Traditional Afternoon Tea and the seventh Duchess of Bedford by Karmens Tea Room

In celebration of Afternoon Tea we celebrate the seventh Duchess of Bedford, Anna Maria Russell, who we have to  thank for the invention of afternoon tea, in c.1840

The traditional Afternoon Tea commenced two centuries  ago when, Queen Victoria's Lady in Waiting, the Duchess  of Bedford, became despondent at the void between lunch and  dinner.  

Due to the rise of the industrialisation, the working classes were having their evening meal later and later.  This is turn led to wealthier  classes, having dinner closer to 9pm – with lunch many hours earlier at midday.
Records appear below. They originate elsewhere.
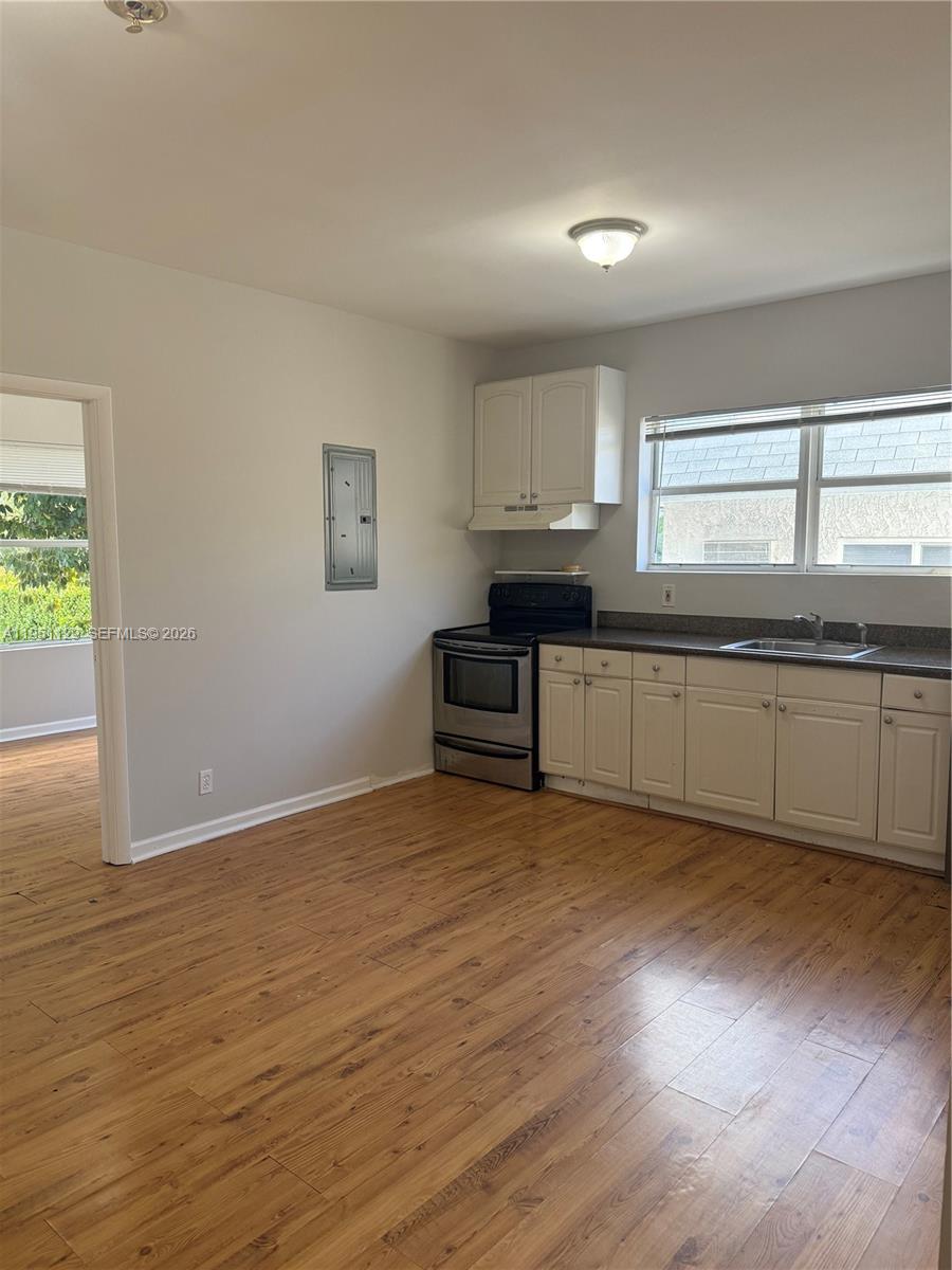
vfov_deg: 71.6
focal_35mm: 24
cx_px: 476
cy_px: 635
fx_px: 880
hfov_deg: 56.8
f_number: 1.78
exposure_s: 1/123
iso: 125
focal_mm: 6.76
The Duchess of Bedford, was having none of it. Describing a 'sinking feeling'  at about 5pm, she became despondent at the void between lunch and  dinner. 

She requested that some tea, bread and butter and cake was  brought to her room in the late afternoon – and with that one request of  a lady's sinking stomach, an afternoon ritual was born. 

This led to the Duchess of Bedford invited her friends over for tea and ‘a light refreshment’ in her rooms at Woburn Abbey.  Needing very  little prompting to find an occasion to squeeze in another cup of tea  and a piece of cake, the upper classes ate it up and the fashionable  custom soon spread across Britain.